Encountering the Comte de Saint Germain, Cagliostro became fascinated by Egyptian Freemasonry, which (as the Comte de Cagliostro, on which name he finally settled), he introduced to England, spinning a tale of descent from Elijah and Enoch and hinting that he himself was thousands of years old. Proving there is no fool like a con man, he gave two hundred pounds to Lord Scot, "whose effects had not arrived from Scotland and who had no banker in London."

After London became too hot, he emigrated to Paris, where Louis XVI lionized him at court. And in 1785 he found himself embroiled in The Affair of the Necklace, a swindle worthy of Ross Thomas or Elmore Leonard (recently made into what sounds a deliciously awful movie with the admirably chosen Christopher Walken as Cagliostro.

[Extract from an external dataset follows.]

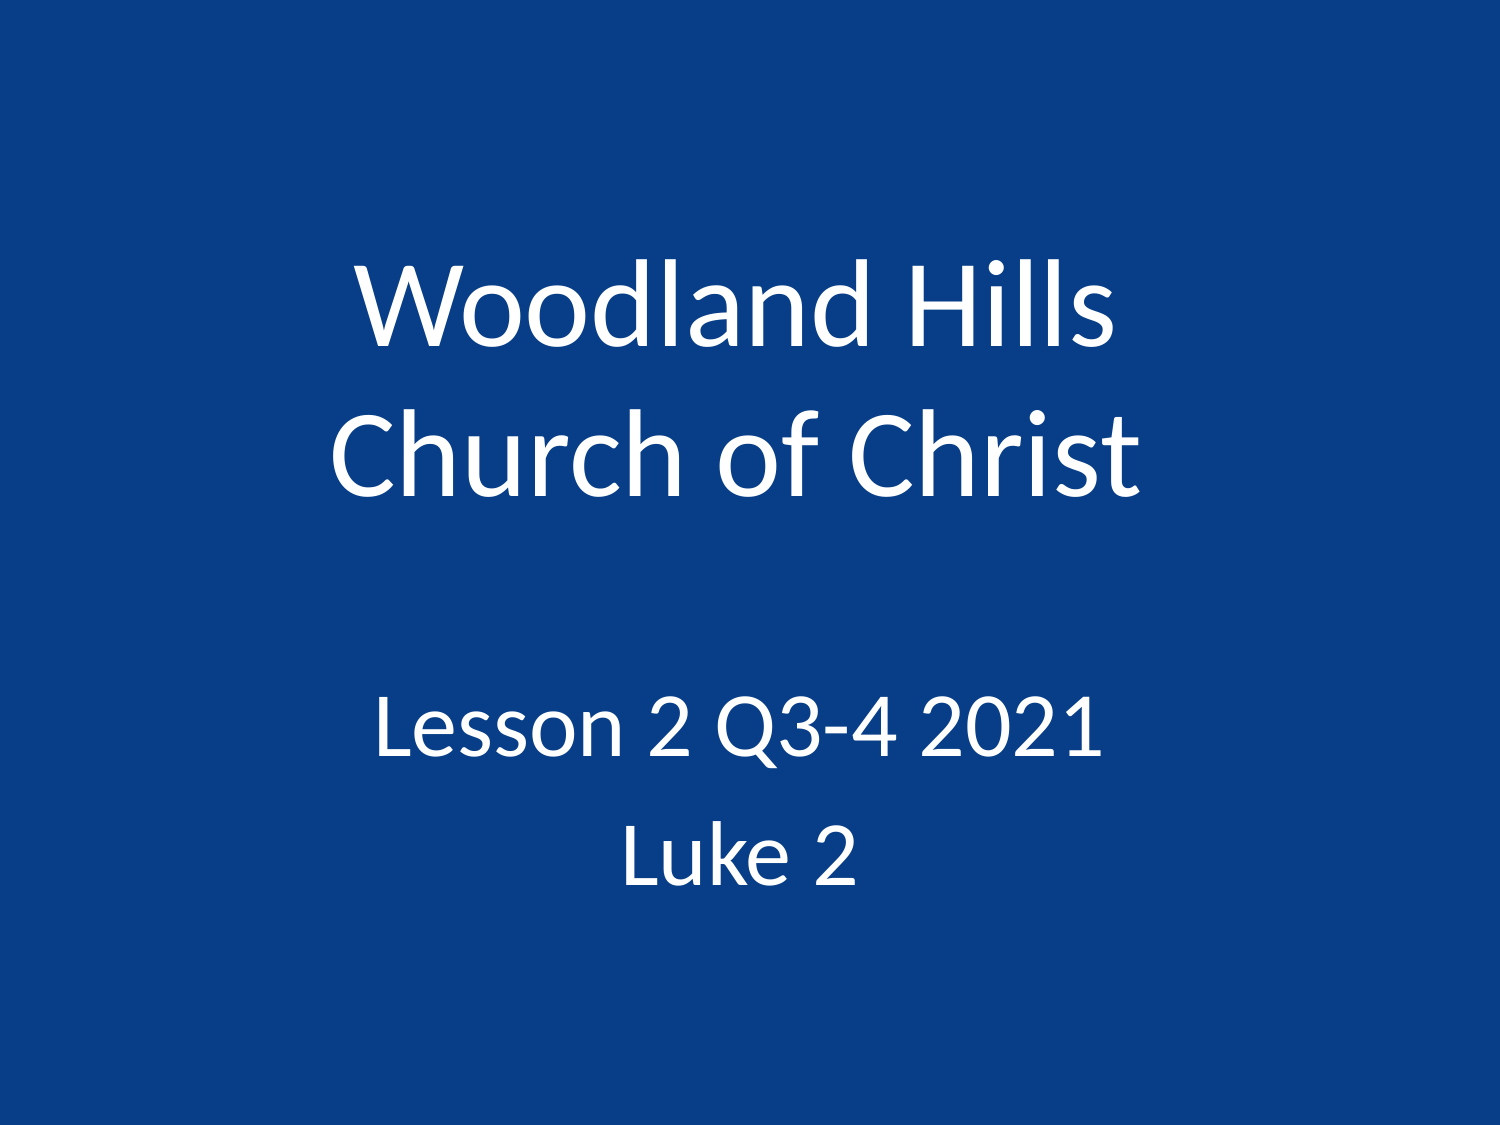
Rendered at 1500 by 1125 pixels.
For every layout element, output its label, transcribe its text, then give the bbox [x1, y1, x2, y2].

title Woodland Hills Church of Christ [112, 247, 1388, 494]
subtitle Lesson 2 Q3-4 2021 Luke 2 [225, 562, 1275, 913]
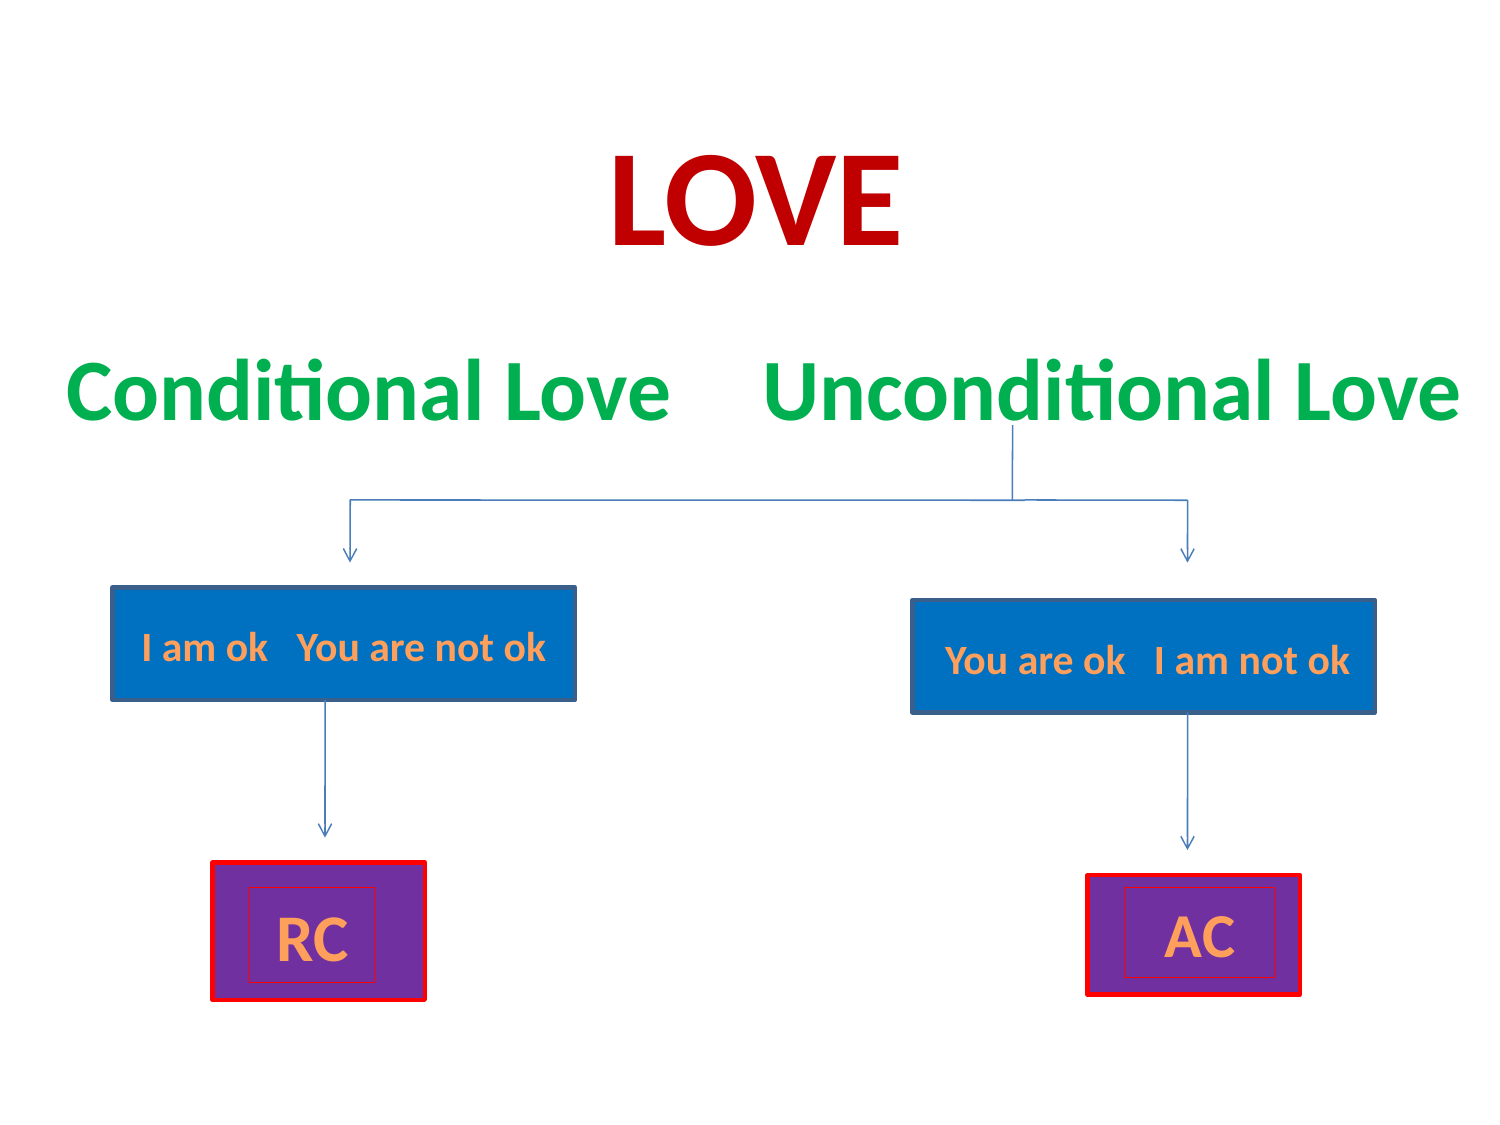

Strap yourself in, for this rapidly gets confusing as Whitewater. Cagliostro's friend and protector Cardinal de Rohan found himself out of royal favor. Hearing his laments, Madame Jeanne de la Motte Valois, descendant of the original line of French kings whose title had been stripped from her, persuaded the cardinal that Marie-Antoinette coveted a particular jeweled necklace worth 1,600,000 francs (64,000 pounds). Though Rohan could not afford so vast a sum, Madame de la Motte got him to persuade the jeweler to sell it on credit -- the Queen's promissory note. Rohan drew up such a paper which, after an interval, Madame de la Motte returned with the words "Bon, bon -- approuve -- Marie Antoinette" written in the margin. Collecting the necklace, Rohan delivered it to de la Motte. After a few anxious days' waiting, Rohan had a dimly lit encounter (thoughtfully arranged by de la Motte) with the Queen, who presented him with a flower of her affections.

Except, of course, it wasn't the Queen. And the necklace was gone. Rohan and de la Motte were arrested, whereupon Madame de la Motte immediately denounced Cagliostro, claiming she had given the necklace to him and implying he was the mastermind behind the whole thing. In the dock after six months in the Bastille, Cagliostro spun yet another magnificent story of his life -- childhood in Medina living in the Grand Mufti's palace, three years studying mysteries in Mecca where he was adopted by the Cherif of Mecca. Why should he steal a diamond necklace when the Cherif of Mecca had provided for him, in every city in Europe, accounts with every principal bank? He had only to say the word "Acharat" and all his wants were supplied!

Eventually acquitted (as was the hapless Rohan), Cagliostro then sued the Bastille jailers for filching his powder of transmutation and precious manuscripts. Back in England, he told his story to Lord George Gordon with such passion and conviction that Gordon wrote an inflammatory Letter to the Editor accusing Marie-Antoinette herself of perfidy -- for which Gordon was sued for libel by the French Ambassador, convicted, fined, and imprisoned.

By 1789 Cagliostro was in Rome, where (for resuming his practice of founding Masonic Lodges) he was arrested by the Inquisition, imprisoned in Castel Sant'Angelo, and after eighteen months sentenced to die. After numerous appeals, the Pope commuted the sentence to life in prison, and in 1791 Cagliostro was lifted in a basket, via a crane, up to a doorless single cell in San Leo castle, its only entry a window bearing on a sheer, hundred-foot drop. Every instant of his meager isolated existence, a far cry from his flamboyant excesses of yore, could be observed through a small ceiling grill. On August 26, 1795, he died of a heart attack. So strong was the myth of his immortality that new First Consul Napoleon had to issue a report to convince people he was dead.